Au-delà de l’intrigue ayant servi à construire le récit, l’autrice s’est inspirée de photos tirées de l’album familial. À côté des souvenirs professionnels de son grand-père, assistant à l’Institut de médecine légale de Bonn, ancienne capitale de la RFA, elle met en scène son personnage âgé de 18 ans, alors jeune soldat enrôlé dans la Wehrmacht.

L’identification de son grand-père avec ce détective amateur autorise une approche plus fine de la société allemande de la fin des années soixante-dix, confrontée au conflit politique porté par la frange armée d’extrême gauche : la RAF.

Le droit d’inventaire

L’Expert s’articule autour d’une soirée de grande ampleur donnée le 1er juillet 1977. Le gratin politique, médiatique et économique se retrouve autour d’un verre lors du Festival du Chancelier au théâtre de Bonn. Cet événement mondain intervient entre la condamnation à la prison à vie quelques semaines plus tôt des dirigeants de la RAF et une série d’opérations connue comme l’Automne allemand.
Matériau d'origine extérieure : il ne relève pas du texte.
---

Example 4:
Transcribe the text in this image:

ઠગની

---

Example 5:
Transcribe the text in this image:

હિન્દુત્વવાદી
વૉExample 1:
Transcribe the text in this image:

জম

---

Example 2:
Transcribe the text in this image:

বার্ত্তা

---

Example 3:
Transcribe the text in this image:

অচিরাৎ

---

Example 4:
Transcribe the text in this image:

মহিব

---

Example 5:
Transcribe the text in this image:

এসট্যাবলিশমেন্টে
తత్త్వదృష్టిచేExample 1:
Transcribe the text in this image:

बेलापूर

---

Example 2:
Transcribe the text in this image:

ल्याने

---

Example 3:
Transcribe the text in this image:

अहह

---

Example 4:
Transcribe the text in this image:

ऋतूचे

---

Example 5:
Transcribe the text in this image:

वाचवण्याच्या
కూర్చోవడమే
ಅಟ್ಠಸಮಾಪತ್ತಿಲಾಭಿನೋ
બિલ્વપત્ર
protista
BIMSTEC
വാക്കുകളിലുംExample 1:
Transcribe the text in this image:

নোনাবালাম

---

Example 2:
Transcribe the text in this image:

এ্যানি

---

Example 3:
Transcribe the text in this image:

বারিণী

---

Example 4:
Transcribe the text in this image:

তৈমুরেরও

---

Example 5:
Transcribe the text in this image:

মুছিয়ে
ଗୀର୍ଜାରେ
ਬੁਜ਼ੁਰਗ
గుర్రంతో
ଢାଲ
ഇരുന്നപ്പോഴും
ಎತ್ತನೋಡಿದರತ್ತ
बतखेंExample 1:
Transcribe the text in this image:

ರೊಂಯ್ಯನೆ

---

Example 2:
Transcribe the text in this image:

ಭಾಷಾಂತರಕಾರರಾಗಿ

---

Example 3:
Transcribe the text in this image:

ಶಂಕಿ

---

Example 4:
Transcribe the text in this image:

Martin et l’ensemble de ses collègues, supérieurs et subalternes, incarnent l’Allemagne de l’Ouest et ses arrangements, en première ligne face au camp soviétique. Martin symbolise une certaine idée de la classe moyenne allemande. Malgré une économie florissante, matérialisée par le secteur automobile   , les stigmates de la Seconde Guerre mondiale sont présents. En marge de cette soirée un peu trop alcoolisée, l’un des collègues de Martin résume ce sentiment : « Autrefois, on était leur chair à canon, et maintenant ?! Maintenant, on se plie en quatre pour leurs beaux yeux ! » Trente ans après la capitulation, la jeunesse allemande – que ce soit le fils de Martin, en âge de faire son service militaire, mais également Miriam, sympathisante de la RAF, qui le paiera de sa vie – refuse cet héritage traumatique.
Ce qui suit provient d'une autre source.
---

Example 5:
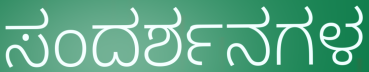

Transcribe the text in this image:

ಸಂದರ್ಶನಗಳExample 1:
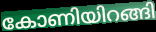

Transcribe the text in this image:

കോണിയിറങ്ങി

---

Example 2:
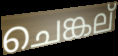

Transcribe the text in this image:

ചെങ്കല്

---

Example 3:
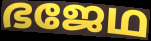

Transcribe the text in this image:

ഭജേഥ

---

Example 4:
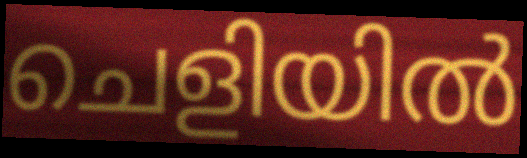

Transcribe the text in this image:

ചെളിയിൽ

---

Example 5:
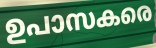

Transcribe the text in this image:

ഉപാസകരെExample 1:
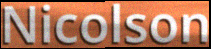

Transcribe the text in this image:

Nicolson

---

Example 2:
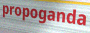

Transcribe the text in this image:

propoganda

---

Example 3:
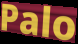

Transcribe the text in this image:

Palo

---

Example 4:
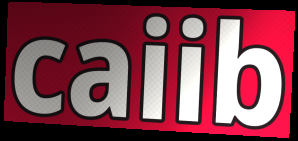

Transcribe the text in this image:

caiib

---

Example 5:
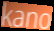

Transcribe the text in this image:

kano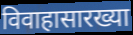
विवाहासारख्याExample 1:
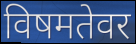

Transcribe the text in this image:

विषमतेवर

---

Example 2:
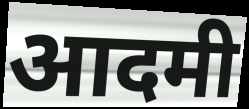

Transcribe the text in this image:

आदमी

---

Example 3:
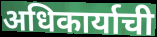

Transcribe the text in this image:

अधिकार्याची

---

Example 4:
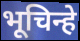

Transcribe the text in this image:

भूचिन्हे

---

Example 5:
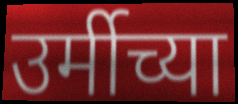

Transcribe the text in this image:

उर्मीच्या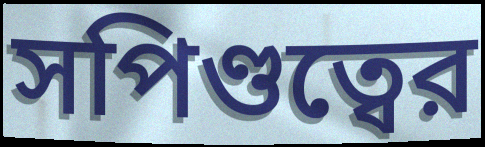
সপিণ্ডত্বেরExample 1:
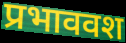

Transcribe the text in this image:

प्रभाववश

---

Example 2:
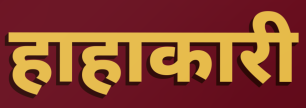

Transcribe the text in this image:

हाहाकारी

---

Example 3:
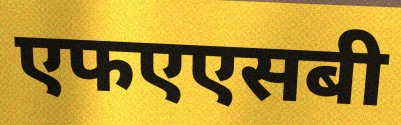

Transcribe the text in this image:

एफएएसबी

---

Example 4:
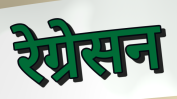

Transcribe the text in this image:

रेग्रेसन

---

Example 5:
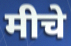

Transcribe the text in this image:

मीचे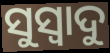
ସୁସ୍ୱାଦୁ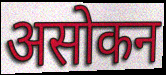
असोकन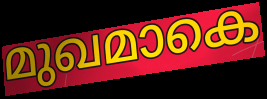
മുഖമാകെ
Alors que la banderole de contestation destinée à gâcher la soirée est découverte par la police, l’échec de l’opération débouche sur l’accident et le décès de Miriam. Marek son jeune fils, passager dans la voiture, succombe plus tard. Dès lors, l’enquête de Martin, aussi naïve soit-elle, le conduit vers le responsable.

Classe allemande

Dans un univers de la bande dessinée submergé par la production nippone, cette parenthèse germanique offre une bouffée d'air frais. Avec ses thématiques particulières, depuis le rapport à la Seconde Guerre mondiale (en témoigne la couverture du livre allemand) et la gestion de la rivalité Est/Ouest, le regard de Daniel se double d’un questionnement sur l’opposition générationnelle – l’abnégation paternelle face à la revendication juvénile –, et insiste sur le rapport de classe : Martin a servi dans l’armée de terre, employé modèle, c’est un expert reconnu dans son travail, tandis que son supérieur, devenu directeur de l’Institut de médecine légale à Bonn, est un ancien dignitaire nazi.

Cet Automne allemand transparait à travers certaines photos, les décors intérieurs en particulier. Avec un style rapide et expressionniste, propice à l’illustration, Jennifer Daniel s’octroie une certaine liberté avec le réalisme, bien que la stylisation des voitures permette de reconnaître une antique 2 CV Citroën, au royaume de la Mercedes. La composition graphique rythme son propos : le gaufrier   signifie les multiples interrogations, développe le monde des rêves et celui du cauchemar. Quelques pleines pages s’adaptent aux fêtes, aux réunions ; la lecture ralentit pour embrasser l’ensemble des sujets et synthétiser la situation. La gamme des gris, noir et blanc interroge le parcours du jeune Martin en Normandie occupée ; ces séquences accentuent les soubresauts de la défaite militaire.

Avec ce roman graphique, Jennifer Daniel revisite l’héritage historique et politique de la seconde moitié du XXe siècle en Allemagne de l’Ouest, à une échelle moindre que le témoignage de Gen d’Hiroshima   . Avec son graphisme coloré et cabossé, L’Expert propose un flash-back novateur et une approche plus personnelle.